__Provided passage__
What Finland’s Housing First Model Gets Right, and How New Beginnings Is Applying It in America
For decades, homelessness policy in the United States has been organized around a familiar logic: stabilize behavior first, then earn housing. Treatment, sobriety, compliance, and “readiness” are prerequisites. Housing becomes the reward at the end of a long staircase.
Finland rejected that sequence—and quietly solved a problem many nations still debate.
Since formally adopting its Housing First strategy in 2008, Finland has achieved a dramatic reduction in long-term homelessness. Not through slogans or pilot programs, but by restructuring how housing, services, and accountability actually work on the ground. The lesson is not ideological. It is operational.
What Finland’s Housing First Model Actually Does
Housing First is often mischaracterized as “giving people free apartments.” That framing misses the discipline of the model.
Finland made three deliberate system changes.
First, permanent housing became the intervention—not the incentive.
Individuals experiencing homelessness are placed directly into permanent housing without preconditions such as sobriety or treatment compliance. Supportive services are offered immediately, but tenancy is not contingent on perfect behavior. The underlying assumption is pragmatic: stability makes recovery possible; instability undermines it.
Second, Finland built the housing capacity to support the policy.
A Housing First philosophy without housing stock is rhetoric. Finland converted emergency shelters and hostels into permanent apartments and invested heavily in acquisition and new construction. The result was not better shelters, but fewer people needing them. Over time, shelter beds were intentionally drawn down as permanent housing capacity expanded.
Third, roles were clearly separated.
Nonprofit housing providers—most notably the Y-Foundation, one of Finland’s largest landlords—focused on owning and managing apartments. Municipalities and partner organizations delivered health, behavioral, and social services. Housing providers housed. Service providers supported. Accountability was clean.
What the Data Shows
Finland’s success is best understood by looking at the right metrics.
Between 2008 and 2022, Finland reduced long-term homelessness by roughly two-thirds. Temporary accommodation such as hostels declined sharply as people moved into permanent units. Public agencies reported meaningful cost offsets driven by reductions in emergency healthcare utilization, crisis services, and justice system involvement.
Equally important: the metric of success was not program participation or service completion. It was durable housing retention.
Why the United States Continues to Struggle
Contrast this with the American system.
The U.S. now reports the highest level of homelessness ever recorded on a single night—over 770,000 people. Nearly one-third are chronically homeless. Unaccompanied youth and families with children are increasing at alarming rates. Mental illness and substance use disorders remain deeply intertwined with housing instability.
Yet our funding and reporting structures still prioritize short-term outputs:
• Shelter bed-nights
• Program enrollment
• Service hours delivered
These metrics do not measure exits from homelessness. They measure activity within homelessness.
There is one major exception—and it proves the rule.
Veteran homelessness has declined by more than 50% since 2009. Why? Because the U.S. aligned housing supply, federal benefits, case management, and long-term accountability around a clear outcome: permanent housing placement and retention. When the system aligns, results follow.
What America Can Learn—Practically
Finland’s model is not culturally unique. Its principles translate directly if we are willing to apply them honestly.
1. You cannot service your way out of homelessness without housing units.
Supportive services matter—but without permanent housing inventory, they cycle people through crisis rather than resolving it.

__Dataset excerpts__
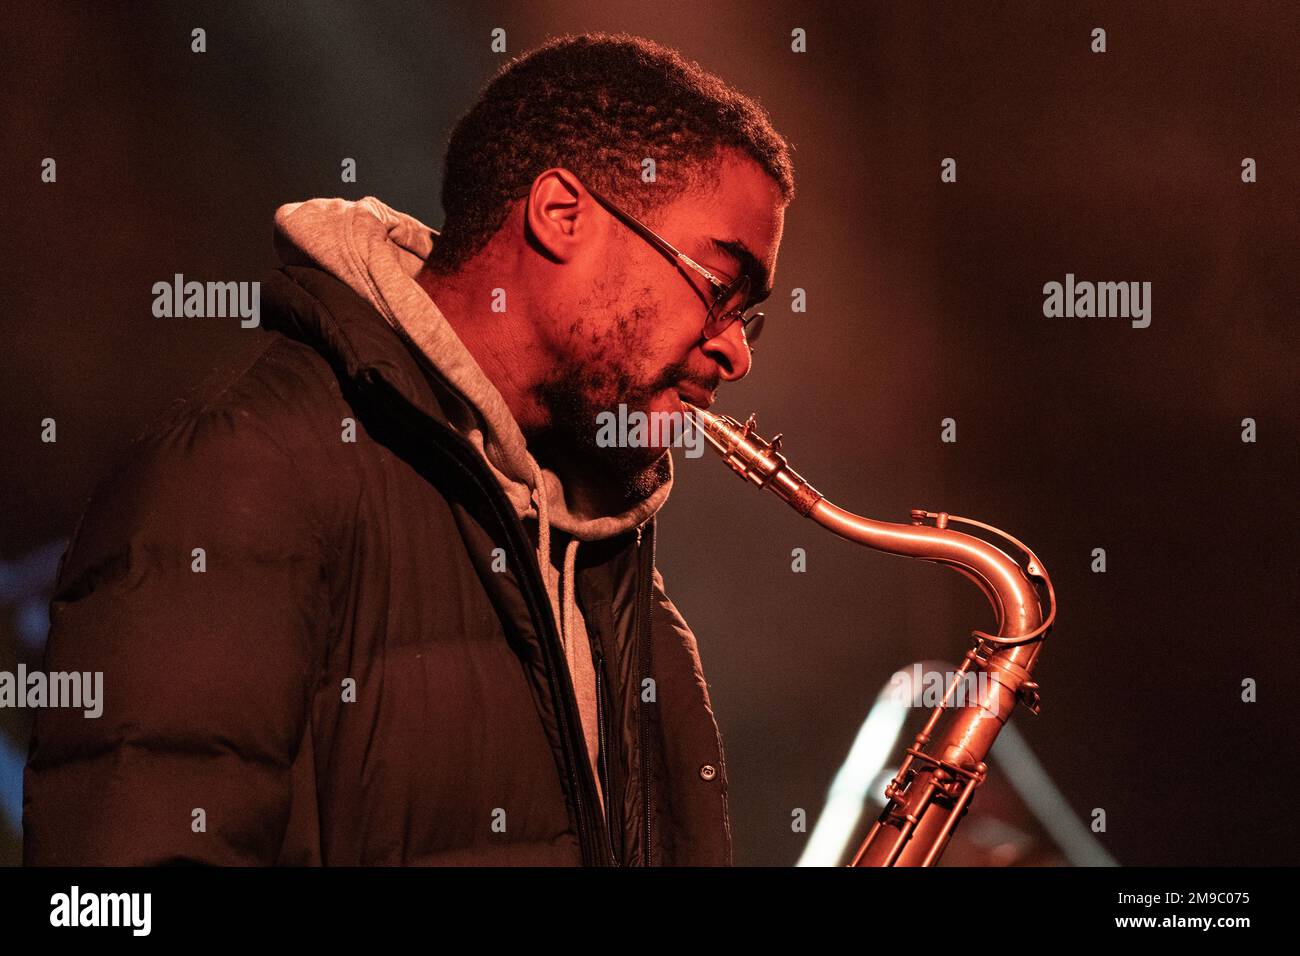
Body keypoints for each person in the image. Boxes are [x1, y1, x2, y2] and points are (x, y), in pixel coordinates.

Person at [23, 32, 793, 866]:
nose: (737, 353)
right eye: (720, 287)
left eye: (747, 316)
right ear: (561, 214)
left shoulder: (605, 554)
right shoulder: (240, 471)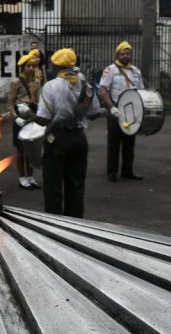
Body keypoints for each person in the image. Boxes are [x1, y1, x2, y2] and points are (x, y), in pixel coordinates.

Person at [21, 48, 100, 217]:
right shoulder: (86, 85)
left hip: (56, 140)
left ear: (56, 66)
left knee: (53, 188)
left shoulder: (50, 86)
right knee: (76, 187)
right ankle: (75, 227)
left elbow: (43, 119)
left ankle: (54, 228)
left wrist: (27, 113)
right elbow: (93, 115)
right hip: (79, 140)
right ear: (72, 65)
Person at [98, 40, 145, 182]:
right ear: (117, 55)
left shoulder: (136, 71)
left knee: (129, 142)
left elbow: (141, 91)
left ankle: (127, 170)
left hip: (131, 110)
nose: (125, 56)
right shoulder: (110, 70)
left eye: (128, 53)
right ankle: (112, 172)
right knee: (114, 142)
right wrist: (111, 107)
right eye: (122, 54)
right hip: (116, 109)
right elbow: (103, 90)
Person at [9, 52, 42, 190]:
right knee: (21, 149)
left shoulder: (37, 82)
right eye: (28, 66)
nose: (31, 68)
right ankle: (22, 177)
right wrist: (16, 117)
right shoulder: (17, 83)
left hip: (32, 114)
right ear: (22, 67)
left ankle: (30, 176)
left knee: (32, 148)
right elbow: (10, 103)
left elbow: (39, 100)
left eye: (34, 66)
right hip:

__Exercise details__
According to the Housing First article, how much did Finland reduce long-term homelessness between 2008 and 2022?

__Answer to the problem__
By roughly two-thirds.